These Churches Are Starting To Embrace Gay Rights

Photo: Rick Bowmer/AP Photo.
The Mormon church is well known for its opposition to same-sex marriage, but it made a historic donation this week to Salt Lake City LGBT center, its first ever.

The Church of Jesus Christ of Latter Day Saints awarded a $2,500 grant to the Utah Pride Center, and while the church has declined to comment on its donation, in a letter to the Center, the church wrote, “We are grateful to be able to serve your efforts in this worthy project and appreciate the work that you and others are doing related to this initiative,” according to Salt Lake City's Fox13.
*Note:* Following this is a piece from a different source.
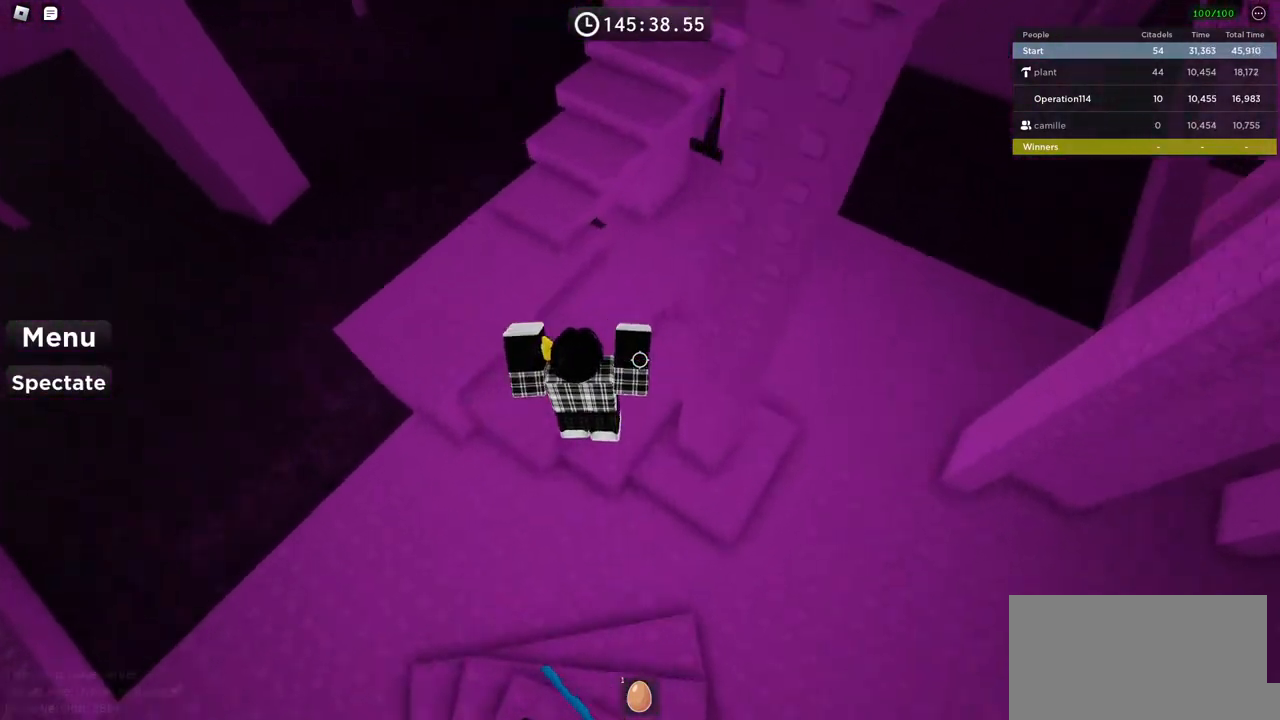
{"keys": ["a", "space", "w"], "events": [[67, "a", "down"]]}
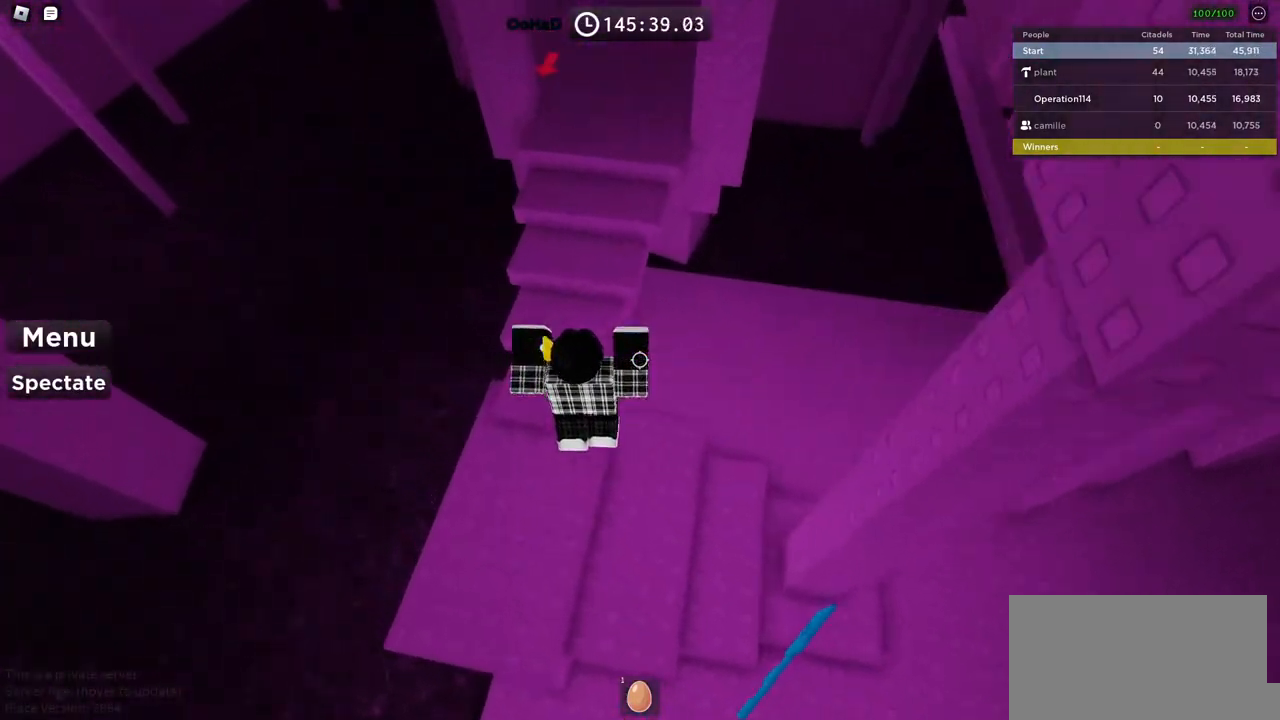
{"keys": ["space", "w"], "events": [[17, "shift", "down"], [100, "a", "up"], [150, "shift", "up"]]}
The donation will fund a program for low-income and homeless youth.

While the Mormon church spent millions of dollars and dispatched hundreds of volunteers to California during the fight over Prop 8, the state's anti-gay marriage referendum, some Mormon communities have been more accepting, in practice if not in doctrine. A recent survey ranked Salt Lake City as the 7th most LGBT-friendly city out of the country's 50 largest metropolitan areas. And the church supported a recently passed anti-discrimination bill.

The LDS Church wasn't the only one to take a big step forward in relations with the LGBTQ community this week. On Wednesday night, the Episcopal Church voted to allow LGBTQ couples to have religious marriage ceremonies. The debate between the church's bishops also took place in Salt Lake City.
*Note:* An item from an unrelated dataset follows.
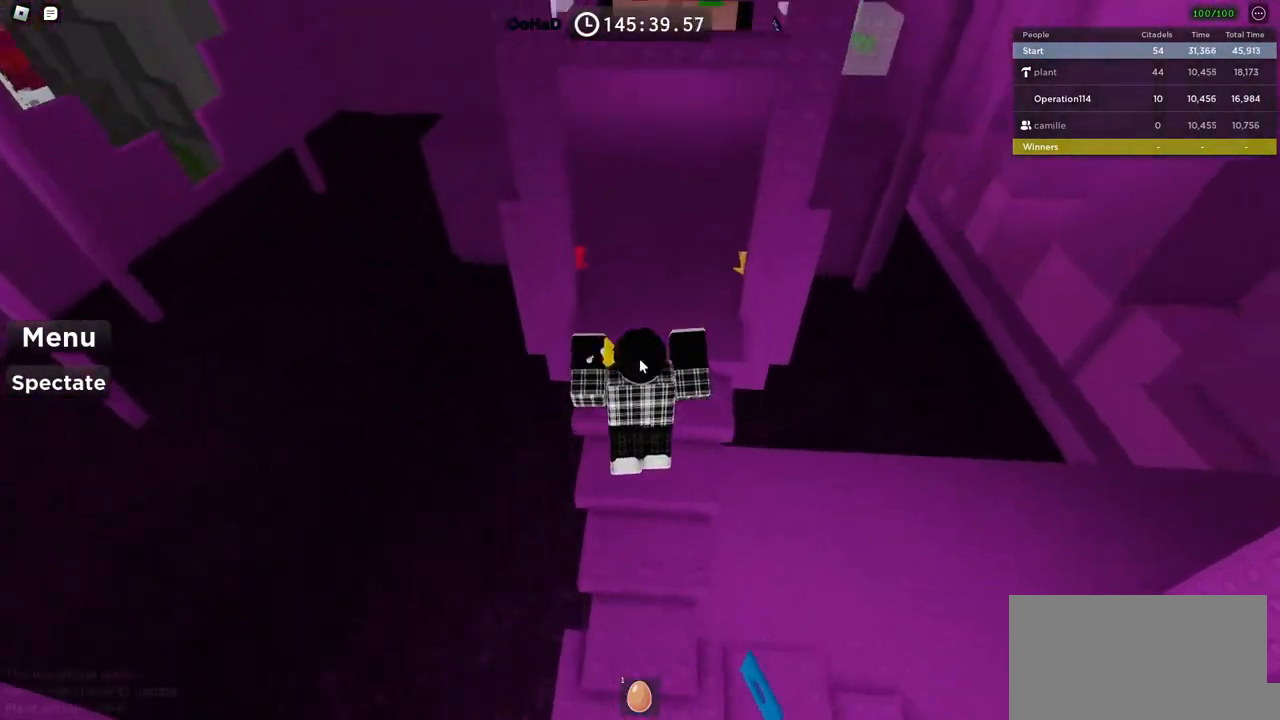
{"keys": ["space", "w"], "events": []}
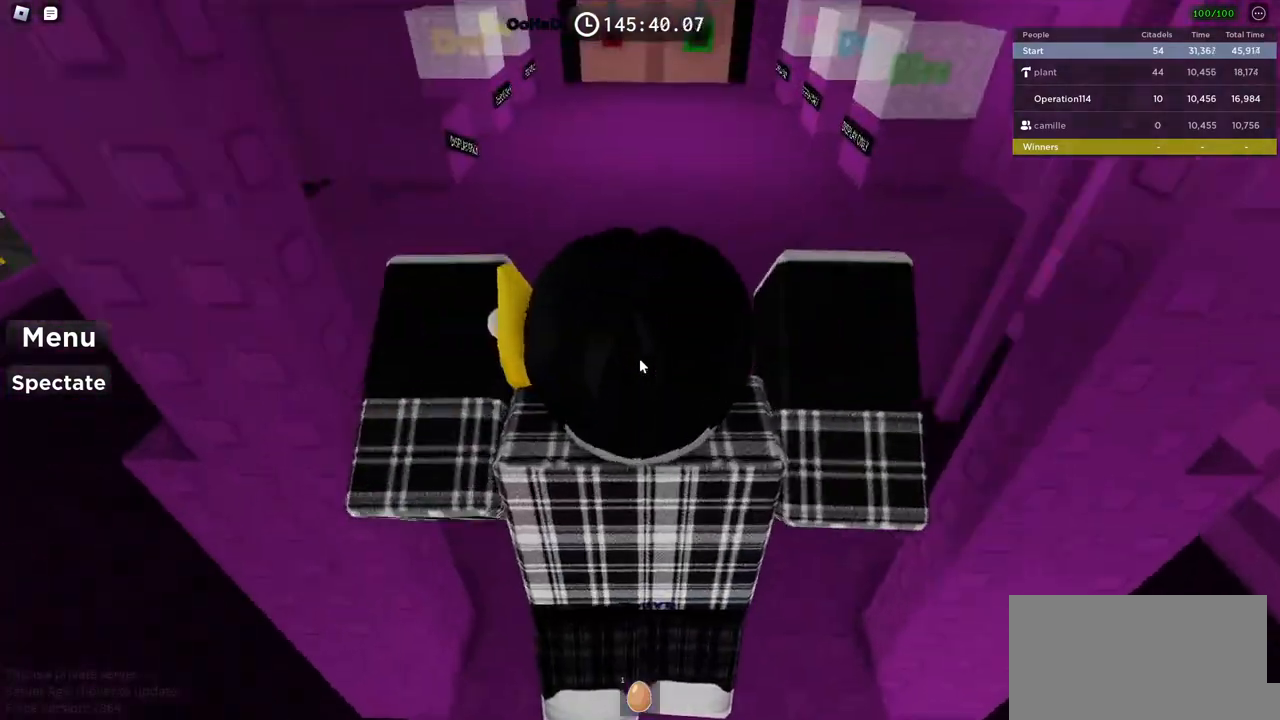
{"keys": ["w"], "events": [[84, "space", "up"]]}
Not everyone will be able to marry in a church after November 1, when the new resolutions go into effect. The bishops also voted to allow members of the clergy to refuse to perform ceremonies, which means churches in more conservative parts of the country could still effectively bar same-sex religious weddings.

The Episcopal Church has been one of the more progressive religious denominations when it comes to LGBTQ acceptance; it elected its first gay bishop in 2003.